Replacing tango.text.Ascii.isearch

rikki cattermole rikki at cattermole.co.nz
Wed Oct 26 06:04:08 UTC 2022


On 26/10/2022 6:49 PM, Siarhei Siamashka wrote:
> On Wednesday, 26 October 2022 at 05:17:06 UTC, rikki cattermole wrote:
>> if you are able to ignore that Unicode is a thing, I'd recommend it. 
>> It is complicated, as we humans are very complicated ;)
> 
> I can't ignore Unicode, because I frequently have to deal with Cyrillic 
> alphabet ;) Also Unicode is significantly simpler than a set of various 
> incompatible 8-bit encodings (such as 
> [CP1251](https://en.wikipedia.org/wiki/Windows-1251) vs. variants of 
> [KOI-8](https://en.wikipedia.org/wiki/KOI-8) vs. [ISO/IEC 
> 8859-5](https://en.wikipedia.org/wiki/ISO/IEC_8859-5)) that were 
> simultaneously in use earlier and caused a lot of pain. But I'm surely 
> able to ignore the peculiarities of modern Turkish Unicode and wait for 
> the other people to come up with a solution for D language if they 
> really care.

Cyrillic isn't an issue.

Lithuanian, Turkish and Azeri are the ones with the biggest issues.

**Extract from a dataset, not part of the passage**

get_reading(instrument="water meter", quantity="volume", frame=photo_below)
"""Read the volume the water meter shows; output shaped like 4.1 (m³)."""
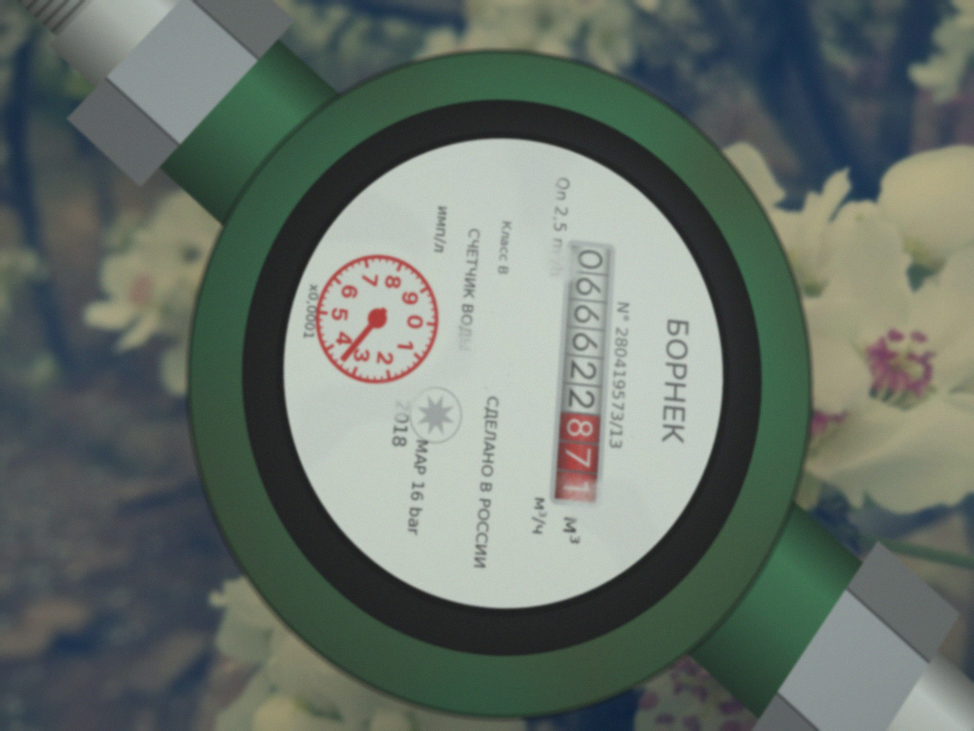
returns 66622.8713 (m³)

There is a bunch of non-simple mappings for Latin, Armenian and Greek, 
but they are not language dependent. There is six conditional ones which 
are all Greek.

So if you are not dealing with these languages (even if you are, a 
simple replace should be easy to do for most), you should be fine with 
the simple mappings supported by std.uni.